REQUIRED TASKS —
• 1. Answer these from the text on subcritical plutonium experiments:
(a) How large is the plutonium sample used in each experiment?
(b) About how many subcritical tests did the U.S. carry out between 1992 and 2012?
(c) Which group confirmed the capability gap in 2016?
• 2. Please carry the text on subcritical plutonium experiments forward from its final sentence.

DOCUMENT TEXT —

It is there, since the 1992 underground testing moratorium, that so-called subcritical experiments have taken place. Put simply, inside a steel container, a chemical high-explosive is detonated around a coin-like, small sample of plutonium [less than eight ounces] to simulate aspects of a nuclear explosion. No actual chain reaction or nuclear explosion occurs. But this contained detonation, with the assistance of computers, has helped scientists determine how plutonium behaves under the extreme pressures that do occur during detonation of a nuclear weapon.
The main purpose, up to now, of subcritical experiments has been to identify and decrease uncertainties in the performance of currently deployed U.S. nuclear weapons, at a time when actual testing is not being done.
Between 1992 and 2012, the U.S. carried out some 27 subcritical tests, according to the National Nuclear Security Administration.
Beginning in 2014, scientists at Los Alamos National Laboratory (LANL) and Lawrence Livermore National Laboratory (LLNL) - who must certify annually the viability of deployed nuclear weapons - jointly identified a capability gap existed in understanding changes that could be taking place in plutonium that are key in triggering thermonuclear weapons. In 2016, the JASON Defense Advisory Group, another team of key scientific advisors, confirmed, “A gap exists in the current U.S. capability to carry out and diagnose such [subcritical] experiments.”

EXTRACTED RECORDS —

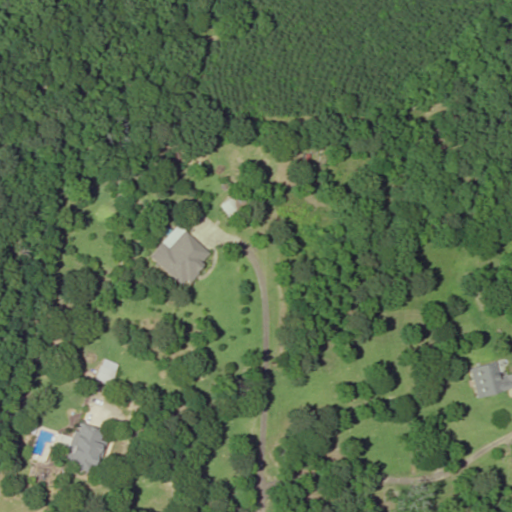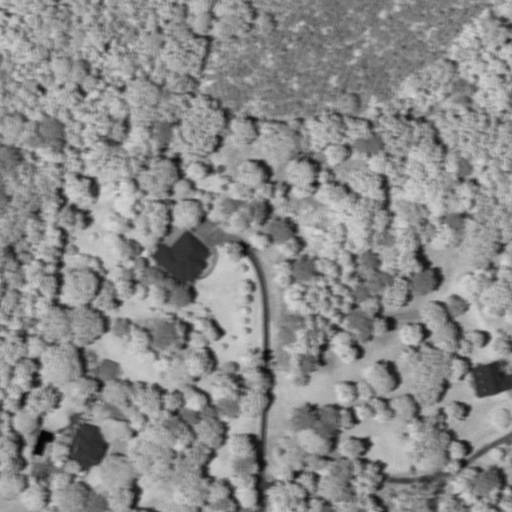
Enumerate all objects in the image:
building: (231, 204)
building: (179, 257)
road: (263, 353)
building: (103, 374)
building: (489, 379)
building: (81, 447)
road: (169, 455)
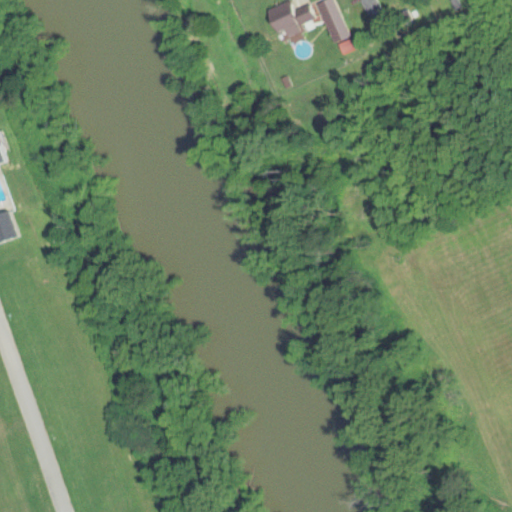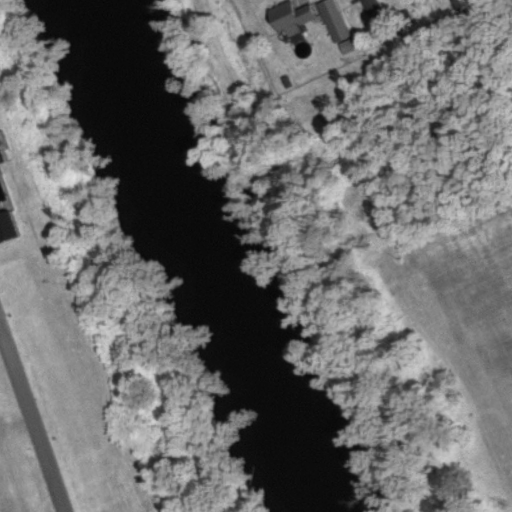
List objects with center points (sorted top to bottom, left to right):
building: (297, 18)
building: (341, 28)
river: (207, 256)
road: (33, 418)
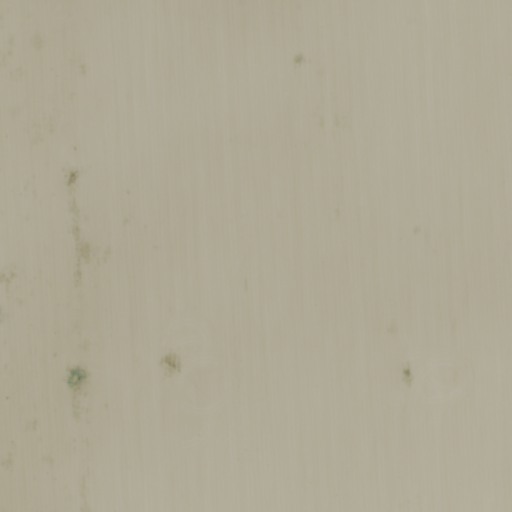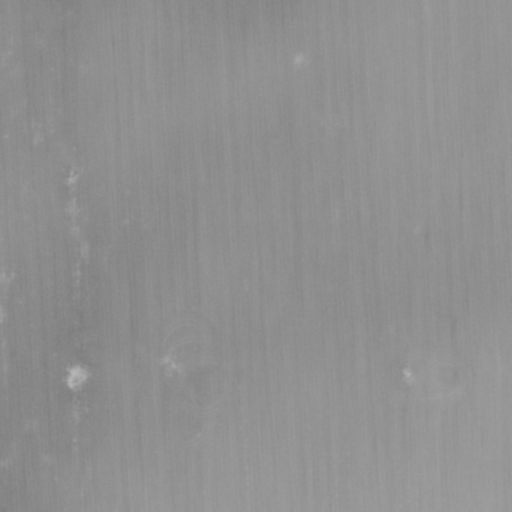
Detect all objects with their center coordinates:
crop: (288, 255)
crop: (32, 260)
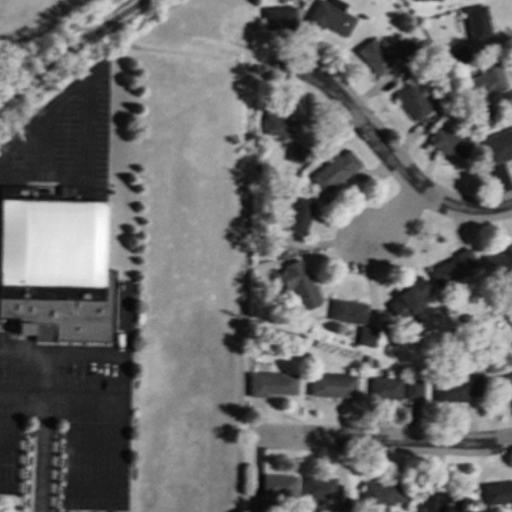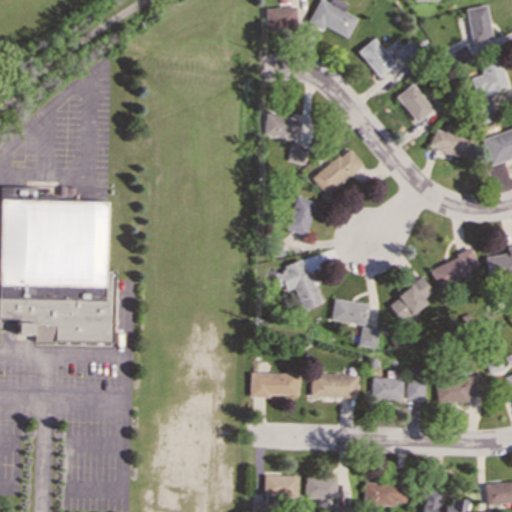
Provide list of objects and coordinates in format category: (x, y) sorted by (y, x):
building: (421, 0)
building: (330, 16)
building: (330, 16)
building: (279, 17)
building: (279, 18)
building: (476, 23)
building: (476, 24)
building: (404, 48)
building: (404, 49)
road: (70, 54)
building: (457, 55)
building: (457, 55)
building: (374, 56)
building: (374, 57)
building: (487, 77)
building: (487, 77)
building: (411, 102)
building: (412, 102)
building: (280, 125)
building: (280, 125)
building: (448, 141)
building: (448, 142)
building: (498, 145)
building: (498, 145)
road: (384, 149)
building: (295, 153)
building: (296, 153)
building: (334, 170)
building: (334, 170)
building: (297, 214)
building: (297, 214)
road: (395, 216)
building: (498, 261)
building: (498, 262)
building: (450, 268)
building: (451, 268)
building: (55, 269)
building: (55, 270)
building: (295, 284)
building: (296, 284)
building: (406, 299)
building: (407, 300)
building: (346, 310)
building: (347, 311)
building: (365, 335)
building: (366, 336)
road: (117, 352)
building: (507, 382)
building: (270, 383)
building: (507, 383)
building: (271, 384)
building: (331, 384)
building: (331, 385)
building: (383, 388)
building: (384, 388)
building: (412, 388)
building: (456, 388)
building: (457, 388)
building: (412, 389)
road: (47, 429)
road: (379, 440)
building: (278, 485)
building: (278, 485)
building: (318, 487)
building: (318, 487)
building: (382, 491)
building: (382, 492)
building: (497, 492)
building: (497, 492)
building: (438, 502)
building: (439, 503)
building: (256, 506)
building: (256, 506)
building: (480, 511)
building: (481, 511)
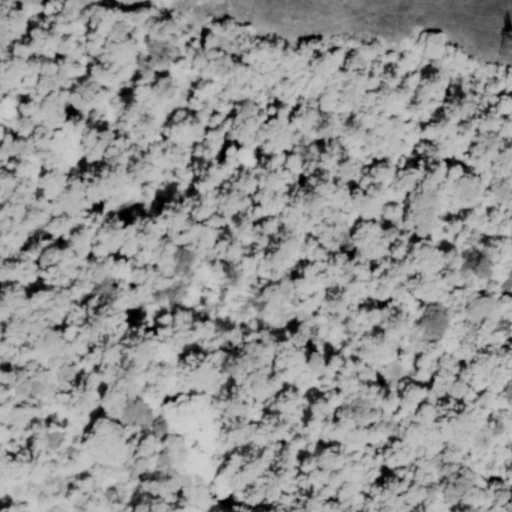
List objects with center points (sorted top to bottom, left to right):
power tower: (509, 41)
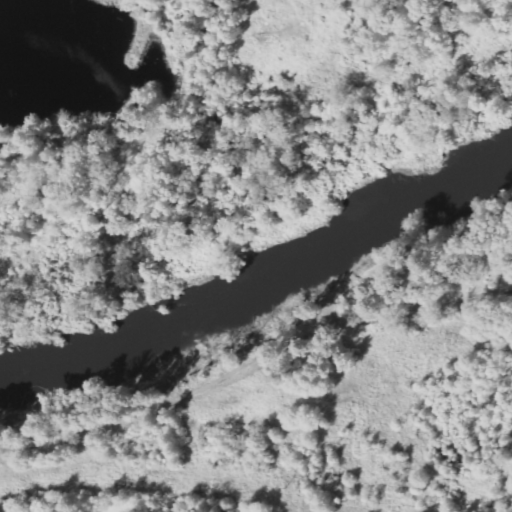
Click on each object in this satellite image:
river: (254, 269)
road: (256, 369)
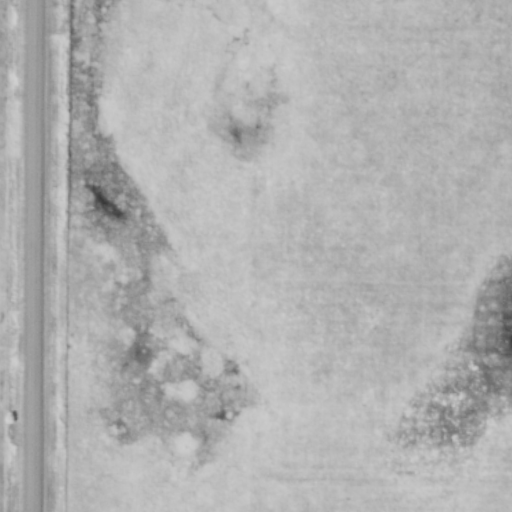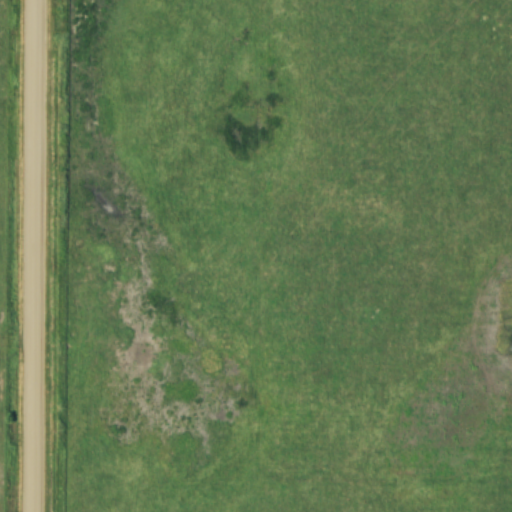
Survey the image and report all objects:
road: (36, 256)
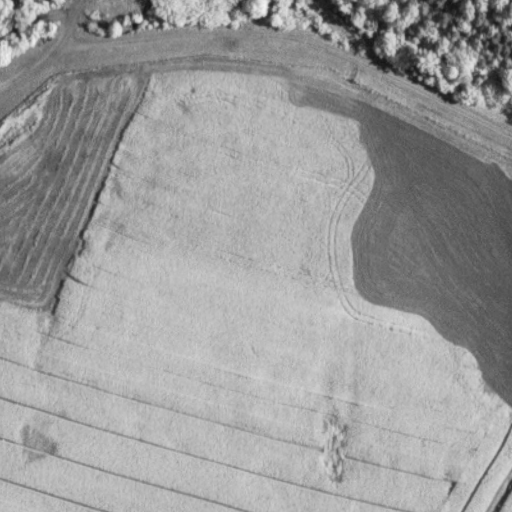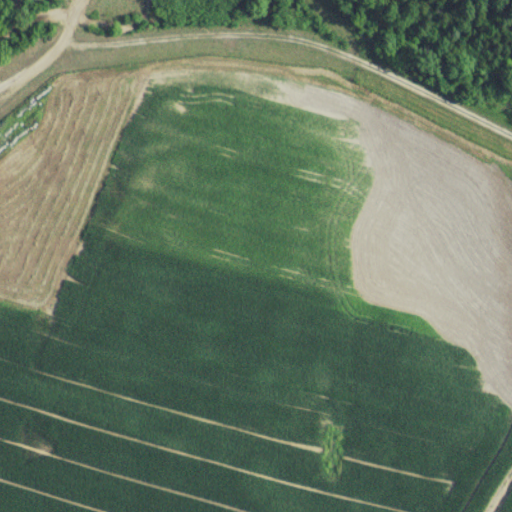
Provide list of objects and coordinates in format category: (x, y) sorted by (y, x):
road: (72, 22)
road: (252, 32)
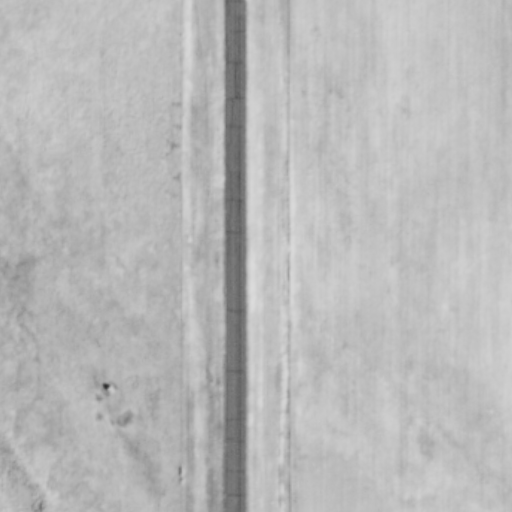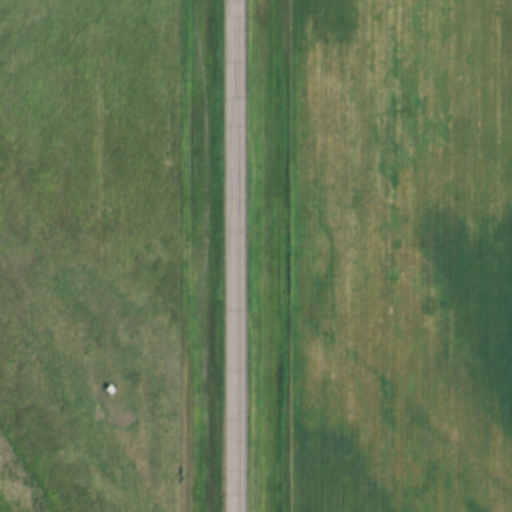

RESULTS FOR THE EXERCISE —
• 1.
(a) Less than eight ounces.
(b) Some 27.
(c) The JASON Defense Advisory Group.

• 2.
The JASON Group concluded that more powerful “X-ray radiography is needed to diagnose subcritical experiments in Pu [plutonium]; that such experiments must be carried out at U1a [the NNSS underground tunnel complex]; and that the U.S. currently lacks adequate radiography at U1a for this purpose.”
Thus was born a program called Enhanced Capabilities for Subcritical Experiments (ECSE), which will allow study of plutonium in more detail under the conditions found inside the final stages of a nuclear weapon implosion through future subcritical experiments. When completed in 2025, the ESCE will consist of the new Scorpius accelerator that will produce the X rays and photons that will capture images of what is occurring during the implosions. Scorpius will be “the most capable weapons radiographic system in the world,” according to a National Nuclear Security Administration press release.
In 2019, LANL Senior Director Dave Funk told a group, “By adding world-class diagnostics to the U1a facility in Nevada –the only place in the nation where we can couple plutonium with high explosives –we close an important capability gap.”
Last year, during an interview with Physics Today, Los Alamos National Laboratory Director Thomas Mason compared how ECSE would work to how aircraft manufacturers develop a new plane. “We can’t fly the aircraft, but we can put the model in the wind tunnel,” Moore said, then describing the subcritical experiments’ contained explosions carried out down in NNSS’s U1a complex.
Constructing a new billion-dollar-plus, underground ECSE experimental weapons test facility requires expanding NNSS’s U1a tunnel complex, which has been a difficult project. It requires new diagnostic clean rooms, control rooms and office/work spaces. Fire detection and alarm systems will be installed throughout the ESCE area, along with fire suppression equipment in selected areas.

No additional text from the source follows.